Nous allons comprendre maintenant, quel est l'origine fondamental de cet écueil qui n'en fini pas, et quels sont les alternatives proposées, certes très peu, mais qui ont contribué à résoudre ce problème, au moins sur le plan conceptuel, même si les fondements scientifiques vont sans doute nécessiter encore plusieurs années de travail. Le problème fondamental qui nous vaut bien des soucis est lié aux hypothèses fondamentales sur lesquels reposent tout développement intellectuel.

1/ L'hypothèse du GHALASS

Cette hypothèse, consiste à dire, que ETD est associé en terme d'intensité, avec les restes de la nuit. Autrement dit, si vous filmez avec une caméra vidéo, ETD serait associé avec le moment ou vous commencez a voir les premières pixelisations dans l'écran de la caméra, correspondant aux premiers photons du jour.

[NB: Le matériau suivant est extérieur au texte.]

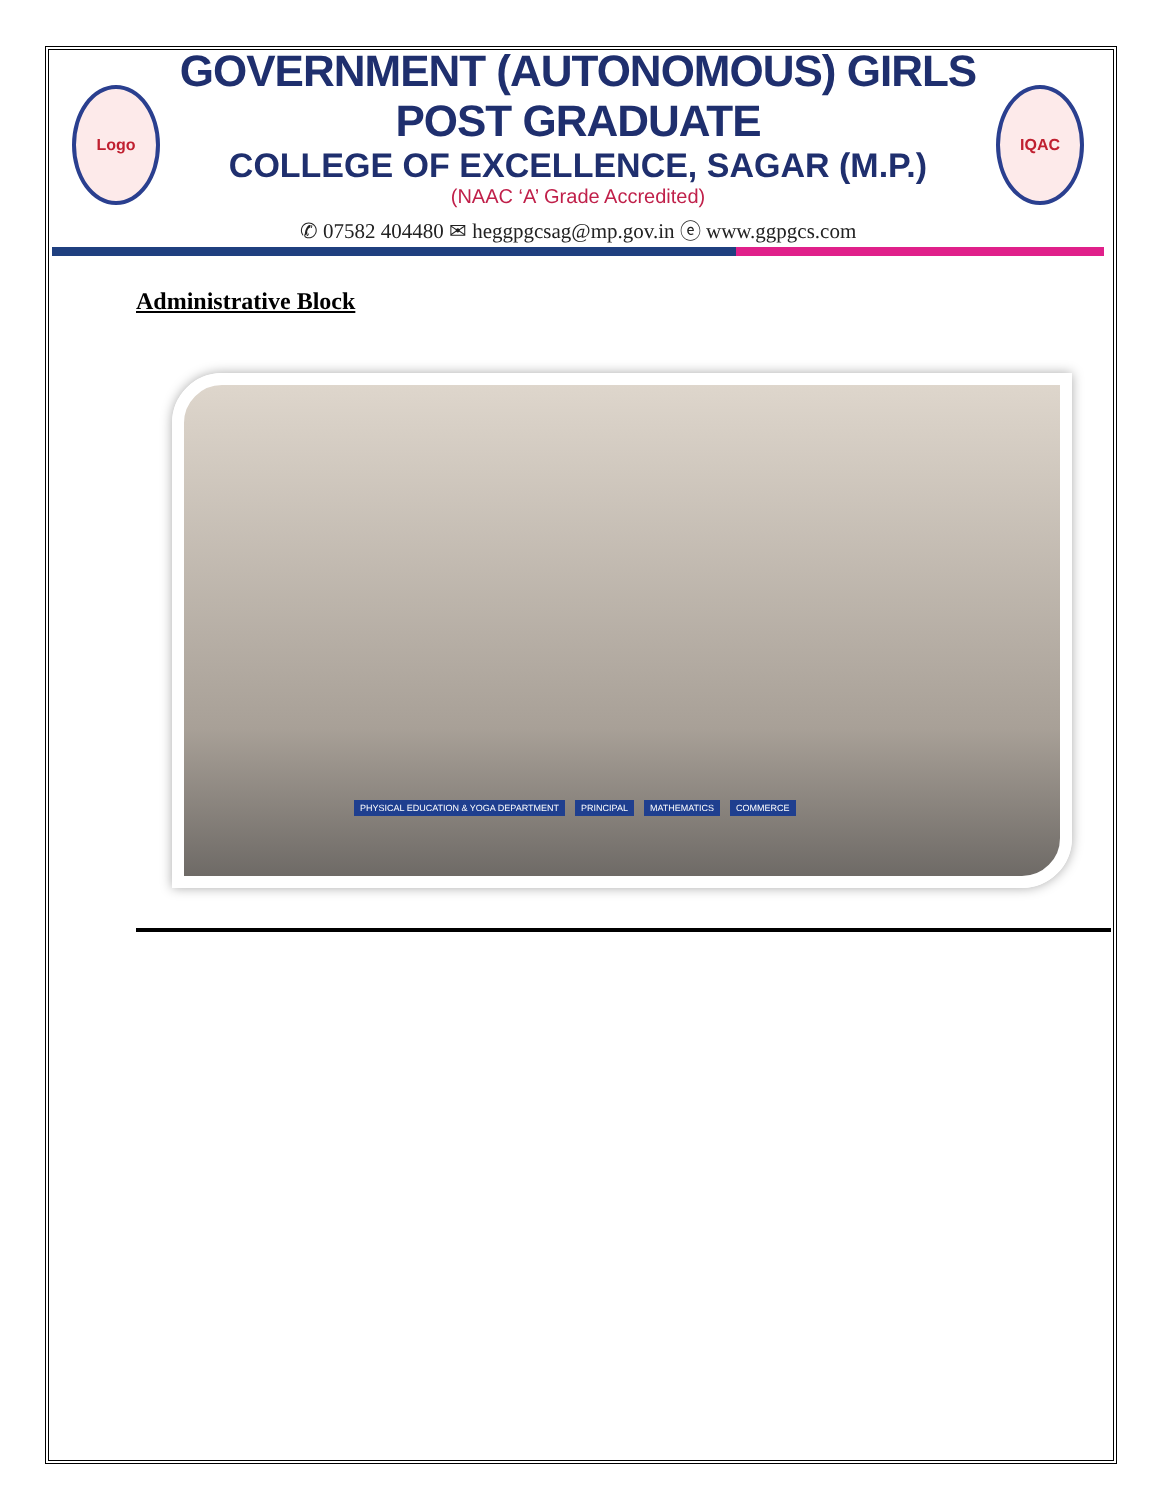Logo
GOVERNMENT (AUTONOMOUS) GIRLS POST GRADUATE
COLLEGE OF EXCELLENCE, SAGAR (M.P.)
(NAAC ‘A’ Grade Accredited)
✆ 07582 404480 ✉ heggpgcsag@mp.gov.in ⓔ www.ggpgcs.com
IQAC
Administrative Block
PHYSICAL EDUCATION & YOGA DEPARTMENT PRINCIPAL MATHEMATICS COMMERCE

Mais en réalité, le ciel reste uniformément sombre à ce moment et aucune lueur blanche aussi timide soit-elle ne vient le scinder en deux portions verticales blanc-noir (blanc au dessous, noir au dessus), contredisant ouvertement la condition coranique d'observation citée dans le verset 187 de la sourate 2 (El baqara, La Vache). Le choix d'une dépression du soleil de référence fixé à 18 degrés toute l'année répond donc au besoin des oulémas d'associer la plus faible intensité lumineuse à ce qu'ils définissent comme ETD. Cet angle correspond à la limite du crépuscule astronomique que les astronomes affectionnent pour pouvoir observer les étoiles les plus lointaines sans être dérangés par la lumière parasite du soleil. Bien entendu, comme dans les pays arabes et musulmans le culte est régi par l'état, les responsables de ces horaires ne sont pas tenus de s'expliquer, ou s'ils le font, c'est souvent de manière autoritaire, sous couvert de leurs observatoires respectifs, n'acceptant ni critiques ni contre argumentations, n'étant pas tenu de démontrer leurs "vérités" ni de discuter leurs hypothèses fondamentales, se bornant à louer le travail de leurs astronomes qui revendiquent un recours à des fondements scientifiques. Mais la pilule ne passe pas parmi les musulmans, notamment ceux d'occident, qui ne sont soumis à aucune autorité cultuelle.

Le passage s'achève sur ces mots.